[What you are asked to do]: From the items below, reproduce the lines verbatim, starting at the line that contains "#### Overview of" and ending after the line that contains "#### Key Milestones".

*** Records for the exercise Section Begins ***

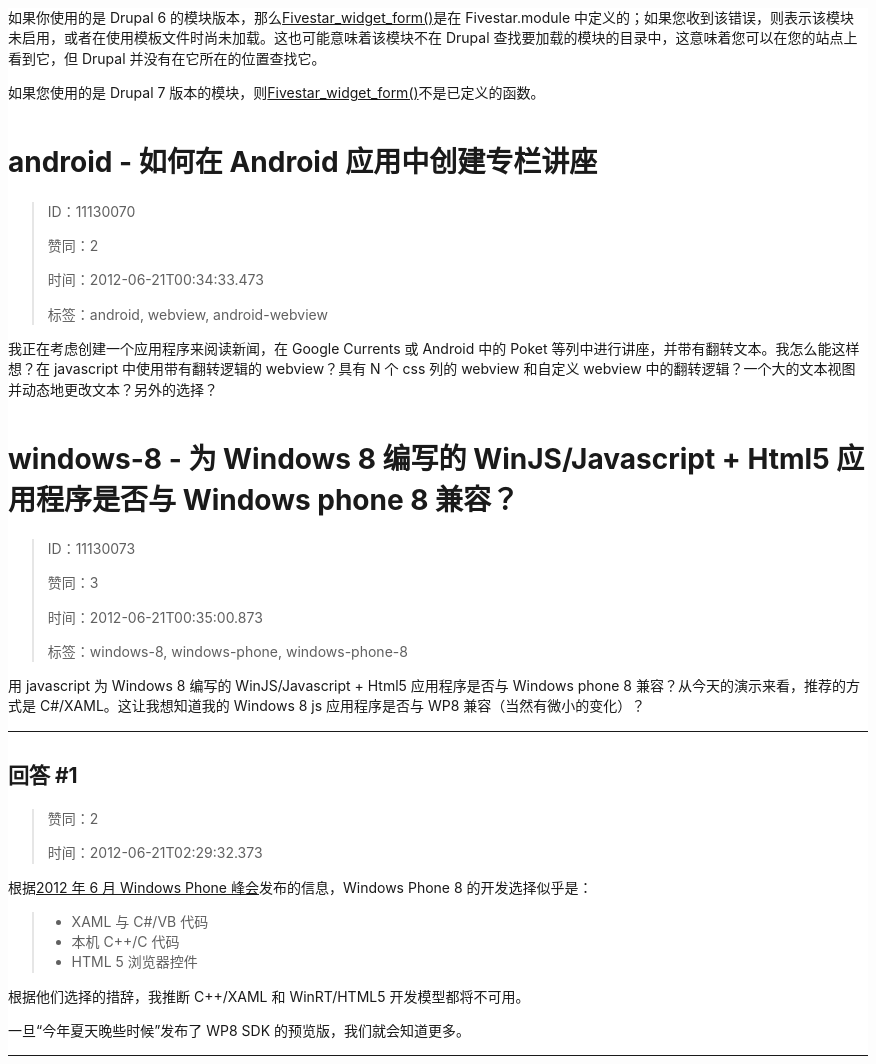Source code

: 如果你使用的是 Drupal 6 的模块版本，那么[Fivestar_widget_form()](http://drupalcontrib.org/api/drupal/contributions!fivestar!fivestar.module/function/fivestar_widget_form/6)是在 Fivestar.module 中定义的；如果您收到该错误，则表示该模块未启用，或者在使用模板文件时尚未加载。这也可能意味着该模块不在 Drupal 查找要加载的模块的目录中，这意味着您可以在您的站点上看到它，但 Drupal 并没有在它所在的位置查找它。

如果您使用的是 Drupal 7 版本的模块，则[Fivestar_widget_form()](http://drupalcontrib.org/api/search/7/fivestar_widget_form)不是已定义的函数。

# android - 如何在 Android 应用中创建专栏讲座

> ID：11130070
> 
> 赞同：2
> 
> 时间：2012-06-21T00:34:33.473
> 
> 标签：android, webview, android-webview

我正在考虑创建一个应用程序来阅读新闻，在 Google Currents 或 Android 中的 Poket 等列中进行讲座，并带有翻转文本。我怎么能这样想？在 javascript 中使用带有翻转逻辑的 webview？具有 N 个 css 列的 webview 和自定义 webview 中的翻转逻辑？一个大的文本视图并动态地更改文本？另外的选择？

# windows-8 - 为 Windows 8 编写的 WinJS/Javascript + Html5 应用程序是否与 Windows phone 8 兼容？

> ID：11130073
> 
> 赞同：3
> 
> 时间：2012-06-21T00:35:00.873
> 
> 标签：windows-8, windows-phone, windows-phone-8

用 javascript 为 Windows 8 编写的 WinJS/Javascript + Html5 应用程序是否与 Windows phone 8 兼容？从今天的演示来看，推荐的方式是 C#/XAML。这让我想知道我的 Windows 8 js 应用程序是否与 WP8 兼容（当然有微小的变化）？

* * *

## 回答 #1

> 赞同：2
> 
> 时间：2012-06-21T02:29:32.373

根据[2012 年 6 月 Windows Phone 峰会](http://channel9.msdn.com/Events/Windows-Phone/Summit)发布的信息，Windows Phone 8 的开发选择似乎是：

> *   XAML 与 C#/VB 代码
> *   本机 C++/C 代码
> *   HTML 5 浏览器控件

根据他们选择的措辞，我推断 C++/XAML 和 WinRT/HTML5 开发模型都将不可用。

一旦“今年夏天晚些时候”发布了 WP8 SDK 的预览版，我们就会知道更多。

* * *
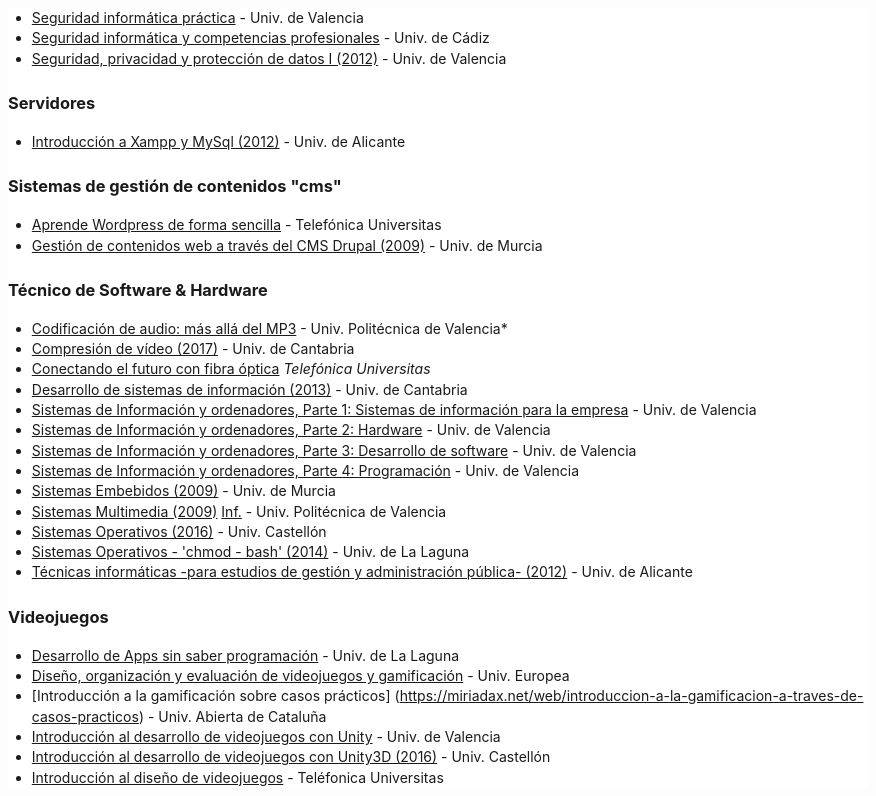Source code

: * [Seguridad informática práctica](sis://miriadax.net/web/seguridad-informatica-practica) - Univ. de Valencia
* [Seguridad informática y competencias profesionales](https://ocw.uca.es/course/view.php?id=55) - Univ. de Cádiz
* [Seguridad, privacidad y protección de datos I (2012)](http://ocw.uv.es/ciencias-sociales-y-juridicas/seguridad-privacidad-y-proteccion-de-datos-i/Course_listing) - Univ. de Valencia


### Servidores

* [Introducción a Xampp y MySql (2012)](https://ocw.ua.es/es/ingenieria-y-arquitectura/introduccion-a-xampp-y-mysql-2012.html) - Univ. de Alicante


### Sistemas de gestión de contenidos "cms"

* [Aprende Wordpress de forma sencilla](https://miriadax.net/web/aprende-wordpress-de-forma-sencilla-2-edicion-) - Telefónica Universitas
* [Gestión de contenidos web a través del CMS Drupal (2009)](http://ocw.um.es/transversales/gestion-de-contenidos-web-a-traves-del-cms-drupal) - Univ. de Murcia


### Técnico de Software & Hardware

* [Codificación de audio: más allá del MP3](https://www.edx.org/es/course/codificacion-de-audio-mas-alla-del-mp3-upvalenciax-mp3201x-0) - Univ. Politécnica de Valencia*
* [Compresión de vídeo (2017)](https://ocw.unican.es/course/view.php?id=13) - Univ. de Cantabria
* [Conectando el futuro con fibra óptica](https://miriadax.net/web/conectando-el-futuro-con-fibra-optica-5-edicion-_prueba) *Telefónica Universitas*
* [Desarrollo de sistemas de información (2013)](https://ocw.unican.es/course/view.php?id=99) - Univ. de Cantabria
* [Sistemas de Información y ordenadores, Parte 1: Sistemas de información para la empresa](https://www.edx.org/course/sistemas-de-informacion-y-ordenadores-upvalenciax-sic101-1x) - Univ. de Valencia
* [Sistemas de Información y ordenadores, Parte 2: Hardware](https://www.edx.org/course/sistemas-de-informacion-y-ordenadores-upvalenciax-sic101-2x) - Univ. de Valencia
* [Sistemas de Información y ordenadores, Parte 3: Desarrollo de software](https://www.edx.org/course/sistemas-de-informacion-y-ordenadores-upvalenciax-sic101-3x) - Univ. de Valencia
* [Sistemas de Información y ordenadores, Parte 4: Programación](https://www.edx.org/course/sistemas-de-informacion-y-ordenadores-upvalenciax-sic101-4x) - Univ. de Valencia
* [Sistemas Embebidos (2009)](http://ocw.um.es/ingenierias/sistemas-embebidos) - Univ. de Murcia
* [Sistemas Multimedia (2009)](https://poliformat.upv.es/portal/tool/f682ea53-3e5c-411c-0097-a0a16d5fb6a9?panel=Main) [Inf.](http://www.upv.es/pls/oalu/sic_asi.ficha_asig_ocw?p_rama=H&p_idioma=c&p_vista=MSE&p_asi=3297&p_caca=2009) - Univ. Politécnica de Valencia
* [Sistemas Operativos (2016)](http://ocw.uji.es/curso/1514152) - Univ. Castellón
* [Sistemas Operativos - 'chmod - bash' (2014)](https://campusvirtual.ull.es/ocw/course/view.php?id=105) - Univ. de La Laguna
* [Técnicas informáticas -para estudios de gestión y administración pública- (2012)](https://ocw.ua.es/es/ingenieria-y-arquitectura/tecnicas-informaticas-para-estudios-de-gestion-y-administracion-publica-2012.html) - Univ. de Alicante


### Videojuegos

* [Desarrollo de Apps sin saber programación](https://campusvirtual.ull.es/ocw/course/view.php?id=128) - Univ. de La Laguna
* [Diseño, organización y evaluación de videojuegos y gamificación](https://miriadax.net/web/diseno-organizacion-y-evaluacion-de-videojuegos-y-gamificacion-3-edicion-_201604220800) - Univ. Europea
* [Introducción a la gamificación sobre casos prácticos] (https://miriadax.net/web/introduccion-a-la-gamificacion-a-traves-de-casos-practicos) - Univ. Abierta de Cataluña
* [Introducción al desarrollo de videojuegos con Unity](https://www.edx.org/course/introduccion-al-desarrollo-de-upvalenciax-uny201-x-1) - Univ. de Valencia
* [Introducción al desarrollo de videojuegos con Unity3D (2016)](http://ocw.uji.es/curso/1434149) - Univ. Castellón
* [Introducción al diseño de videojuegos](https://miriadax.net/web/introduccion-al-diseno-de-videojuegos-2-edicion-) - Teléfonica Universitas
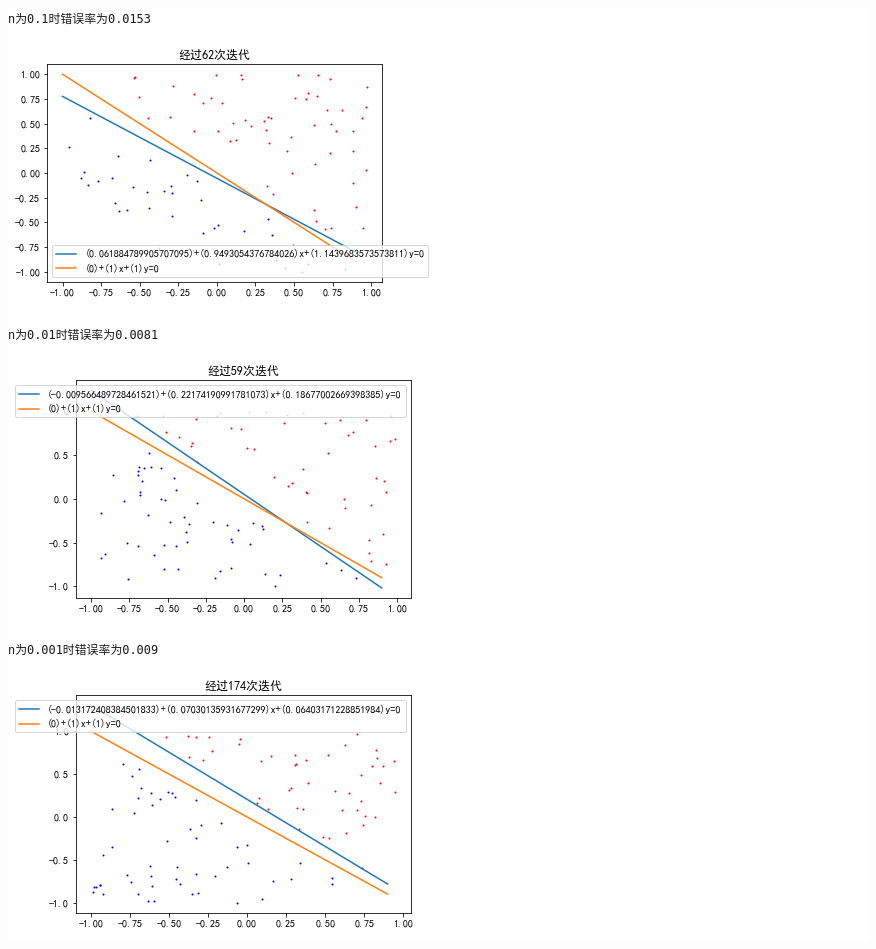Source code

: 
    n为0.1时错误率为0.0153



![png](output_18_3.png)


    n为0.01时错误率为0.0081



![png](output_18_5.png)


    n为0.001时错误率为0.009



![png](output_18_7.png)
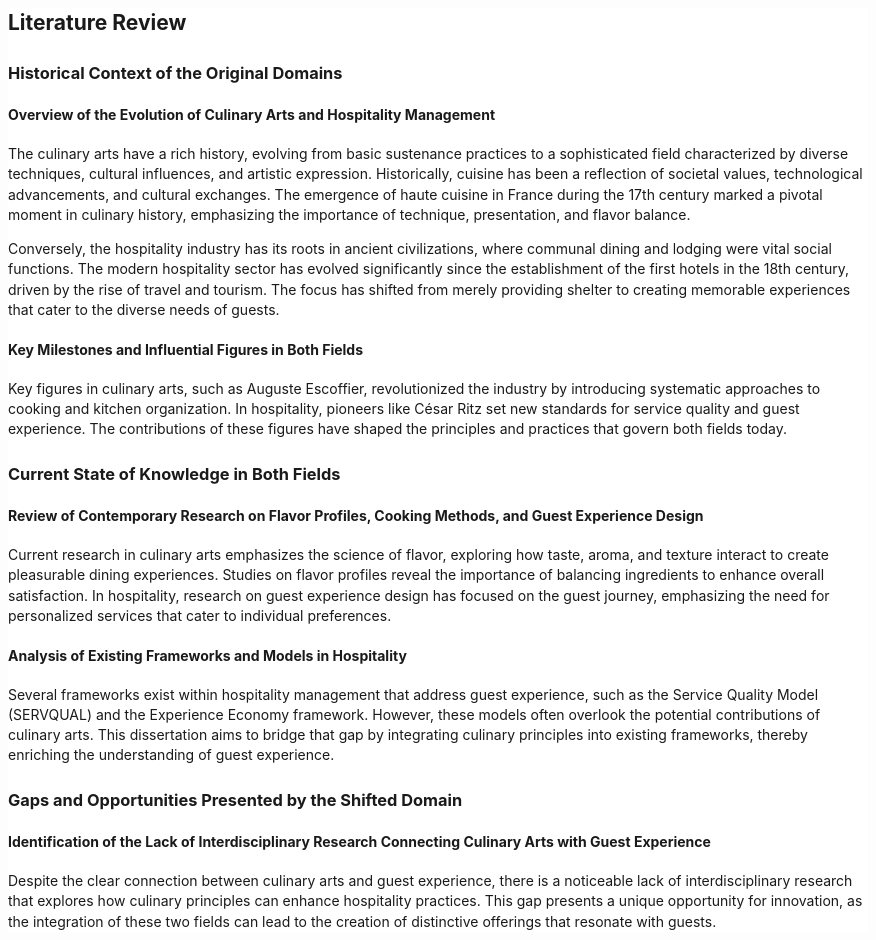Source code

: ## Literature Review

### Historical Context of the Original Domains

#### Overview of the Evolution of Culinary Arts and Hospitality Management

The culinary arts have a rich history, evolving from basic sustenance practices to a sophisticated field characterized by diverse techniques, cultural influences, and artistic expression. Historically, cuisine has been a reflection of societal values, technological advancements, and cultural exchanges. The emergence of haute cuisine in France during the 17th century marked a pivotal moment in culinary history, emphasizing the importance of technique, presentation, and flavor balance.

Conversely, the hospitality industry has its roots in ancient civilizations, where communal dining and lodging were vital social functions. The modern hospitality sector has evolved significantly since the establishment of the first hotels in the 18th century, driven by the rise of travel and tourism. The focus has shifted from merely providing shelter to creating memorable experiences that cater to the diverse needs of guests.

#### Key Milestones and Influential Figures in Both Fields

Key figures in culinary arts, such as Auguste Escoffier, revolutionized the industry by introducing systematic approaches to cooking and kitchen organization. In hospitality, pioneers like César Ritz set new standards for service quality and guest experience. The contributions of these figures have shaped the principles and practices that govern both fields today.

### Current State of Knowledge in Both Fields

#### Review of Contemporary Research on Flavor Profiles, Cooking Methods, and Guest Experience Design

Current research in culinary arts emphasizes the science of flavor, exploring how taste, aroma, and texture interact to create pleasurable dining experiences. Studies on flavor profiles reveal the importance of balancing ingredients to enhance overall satisfaction. In hospitality, research on guest experience design has focused on the guest journey, emphasizing the need for personalized services that cater to individual preferences.

#### Analysis of Existing Frameworks and Models in Hospitality

Several frameworks exist within hospitality management that address guest experience, such as the Service Quality Model (SERVQUAL) and the Experience Economy framework. However, these models often overlook the potential contributions of culinary arts. This dissertation aims to bridge that gap by integrating culinary principles into existing frameworks, thereby enriching the understanding of guest experience.

### Gaps and Opportunities Presented by the Shifted Domain

#### Identification of the Lack of Interdisciplinary Research Connecting Culinary Arts with Guest Experience

Despite the clear connection between culinary arts and guest experience, there is a noticeable lack of interdisciplinary research that explores how culinary principles can enhance hospitality practices. This gap presents a unique opportunity for innovation, as the integration of these two fields can lead to the creation of distinctive offerings that resonate with guests.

*** Records for the exercise Section Ends ***

[Answer to the exercise]:
#### Overview of the Evolution of Culinary Arts and Hospitality Management

The culinary arts have a rich history, evolving from basic sustenance practices to a sophisticated field characterized by diverse techniques, cultural influences, and artistic expression. Historically, cuisine has been a reflection of societal values, technological advancements, and cultural exchanges. The emergence of haute cuisine in France during the 17th century marked a pivotal moment in culinary history, emphasizing the importance of technique, presentation, and flavor balance.

Conversely, the hospitality industry has its roots in ancient civilizations, where communal dining and lodging were vital social functions. The modern hospitality sector has evolved significantly since the establishment of the first hotels in the 18th century, driven by the rise of travel and tourism. The focus has shifted from merely providing shelter to creating memorable experiences that cater to the diverse needs of guests.

#### Key Milestones and Influential Figures in Both Fields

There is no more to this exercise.